Todas las costumbres que antes se observaban en los entierros fueron trastornadas y
enterraban a cada cual como podían. Muchos, por falta de lo necesario, pues habían
tenido ya muchos muertos, recurrían a modos de enterrar indecorosos. Unos
depositaban sus muertos sobre piras que no eran suyas, anticipándose a los que las
habían construido, y les prendían fuego; otros tiraban al muerto que llevaban sobre
otro, que ya ardía, y se iban. La plaga introdujo también en la ciudad otros desórdenes
más graves. La gente buscaba, con especial osadía, placeres que antes se ocultaba,
porque veían tan bruscos los cambios en los ricos, que morían súbitamente, y de los
que antes no tenían nada y que de repente adquirían los bienes de los muertos. Y así,
considerando igualmente efímeras la vida y la riqueza, creían que se habían de
aprovechar rápidamente y con afán. Nadie tenía el ánimo para preservar en un
nombre propósito por la incertidumbre de si moriría antes de poder alcanzarlo. El
placer inmediato y todos los medios que a él conducen, se constituyó en lo bello y en
útil. Ni el temor a los dioses, ni a la ley humana les retenía, porque al ver que todos
morían indistintamente, creían que era igual honrar a los dioses como no hacerlo, y
por otra parte nadie esperaba vivir hasta que se hiciese justicia y recibir el castigo de
sus delitos. Más grave era la sentencia dictada que pendía ya sobre sus cabezas, y
antes que cayese, era natural que sacasen algún provecho de la vida.

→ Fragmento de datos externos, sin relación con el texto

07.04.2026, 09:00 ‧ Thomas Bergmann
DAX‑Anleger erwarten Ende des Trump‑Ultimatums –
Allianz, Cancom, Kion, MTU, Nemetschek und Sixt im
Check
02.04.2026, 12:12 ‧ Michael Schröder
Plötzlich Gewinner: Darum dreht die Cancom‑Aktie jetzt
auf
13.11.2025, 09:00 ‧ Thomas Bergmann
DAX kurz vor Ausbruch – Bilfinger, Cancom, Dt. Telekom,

Tal era la pesadumbrante calamidad que había caído sobre los atenienses: dentro de
la ciudad la gente moría, y fuera, se devastaba el territorio. En medio de la desgracia,
como es natural, entre otras cosas se acordaron de este verso, que los más viejos
debían haber oído cantar hace tiempo: Vendrá la guerra dórica y con ella la peste Es
verdad que surgió una discusión sobre si no era loimós (peste) la palabra usada en el
antiguo verso, sino limós (hambre), pero dadas las circunstancias, prevaleció la
opinión que era peste, pues la gente conformaba el recuerdo a los males que sufría.

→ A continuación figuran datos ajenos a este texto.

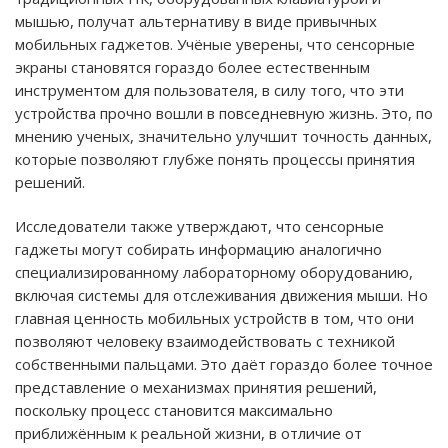
мышью, получат альтернативу в виде привычных
мобильных гаджетов. Учёные уверены, что сенсорные
экраны становятся гораздо более естественным
инструментом для пользователя, в силу того, что эти
устройства прочно вошли в повседневную жизнь. Это, по
мнению ученых, значительно улучшит точность данных,
которые позволяют глубже понять процессы принятия
решений.
Исследователи также утверждают, что сенсорные
гаджеты могут собирать информацию аналогично
специализированному лабораторному оборудованию,
включая системы для отслеживания движения мыши. Но
главная ценность мобильных устройств в том, что они
позволяют человеку взаимодействовать с техникой
собственными пальцами. Это даёт гораздо более точное
представление о механизмах принятия решений,
поскольку процесс становится максимально
приближённым к реальной жизни, в отличие от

Pero si jamás vuelve a estallar una nueva guerra dórica después de ésta y acontece
una plaga de hambre, probablemente recitarán el verso en este segundo sentido. Los
que lo conocían trajeron también a colación el oráculo dado a los lacedemonios
cuando al preguntar al dios si habían de ir a la guerra, les respondió que la victoria
sería de ellos si combatían con todas sus fuerzas y les dijo que él, el dios, se pondría
de su lado. Se imaginaban pues que los acontecimientos correspondían al oráculo,
porque la epidemia se declaró acto seguido que los peloponenses hubieran invadido
el Ática, y no penetró en el Peloponeso, al menos en forma digna de mención, sino
que produjo sus mayores estragos en Atenas y después en las otras localidades más
pobladas. Esta es la historia referente a la epidemia.